* **WORK REQUEST**: Which lines below fall between the one containing "right shoulder: (239, 283)" and the one containing "left back paw: (270, 497)"? Repeat them exactly, counting both of those lines, and add nothing else.

* **THE INPUT**:

•••

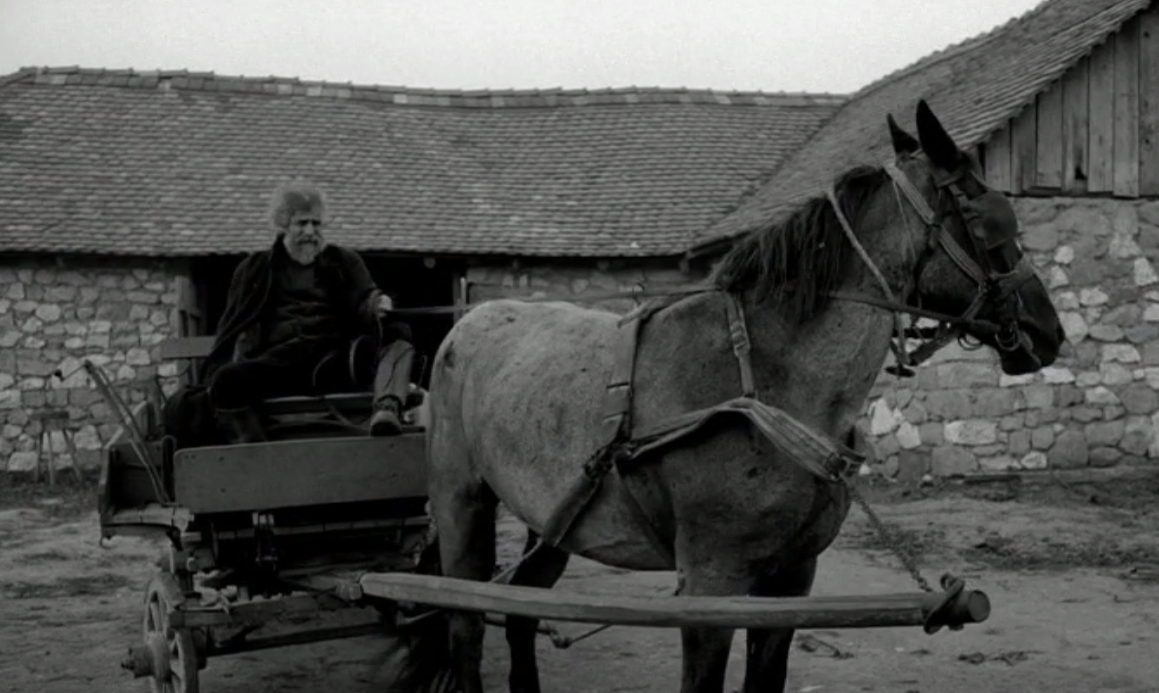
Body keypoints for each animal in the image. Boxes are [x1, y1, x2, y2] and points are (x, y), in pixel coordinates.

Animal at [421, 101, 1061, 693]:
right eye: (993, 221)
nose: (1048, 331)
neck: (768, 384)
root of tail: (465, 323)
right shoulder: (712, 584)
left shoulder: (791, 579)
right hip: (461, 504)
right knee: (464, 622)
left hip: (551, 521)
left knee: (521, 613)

•••

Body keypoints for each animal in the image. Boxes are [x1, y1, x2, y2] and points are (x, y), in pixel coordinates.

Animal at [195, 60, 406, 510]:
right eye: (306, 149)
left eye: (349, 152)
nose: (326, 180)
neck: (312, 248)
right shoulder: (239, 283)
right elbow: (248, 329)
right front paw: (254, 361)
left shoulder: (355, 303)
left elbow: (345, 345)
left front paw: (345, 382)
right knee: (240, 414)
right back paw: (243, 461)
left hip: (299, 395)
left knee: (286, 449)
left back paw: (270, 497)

•••

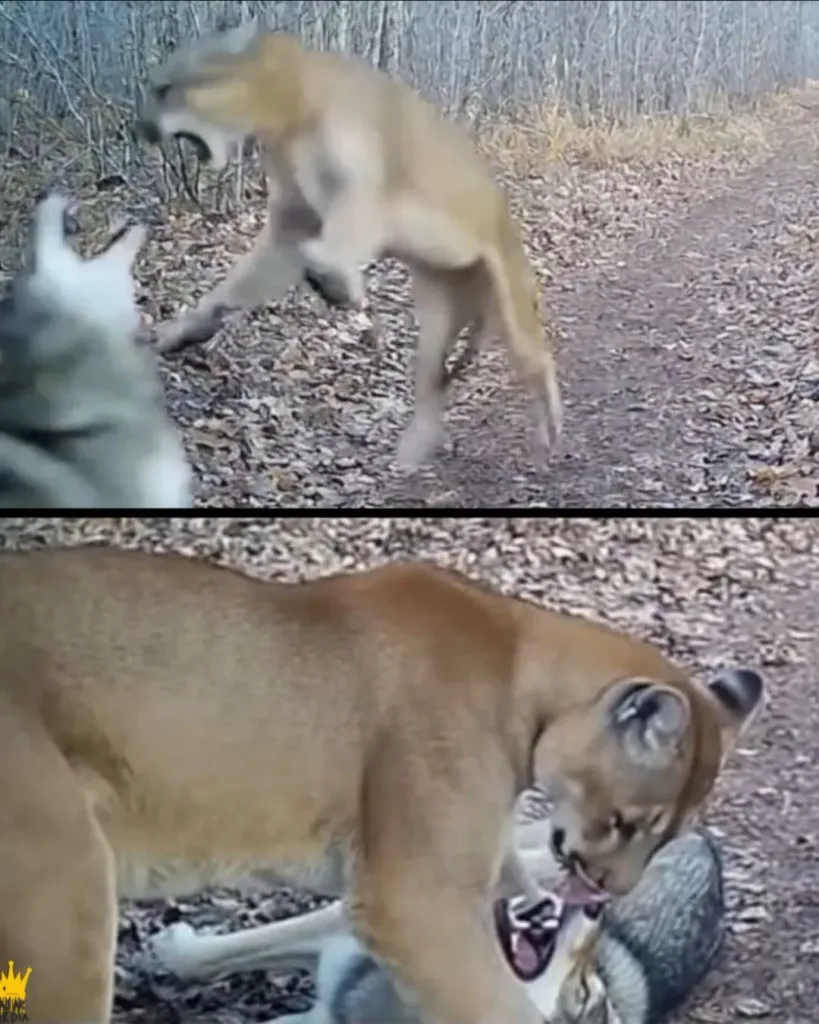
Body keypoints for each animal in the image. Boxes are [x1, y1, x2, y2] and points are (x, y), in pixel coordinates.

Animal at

•••

* **EXERCISE RESPONSE**:
right shoulder: (239, 283)
right elbow: (248, 329)
right front paw: (254, 361)
left shoulder: (355, 303)
left elbow: (345, 345)
left front paw: (345, 382)
right knee: (240, 414)
right back paw: (243, 461)
left hip: (299, 395)
left knee: (286, 449)
left back paw: (270, 497)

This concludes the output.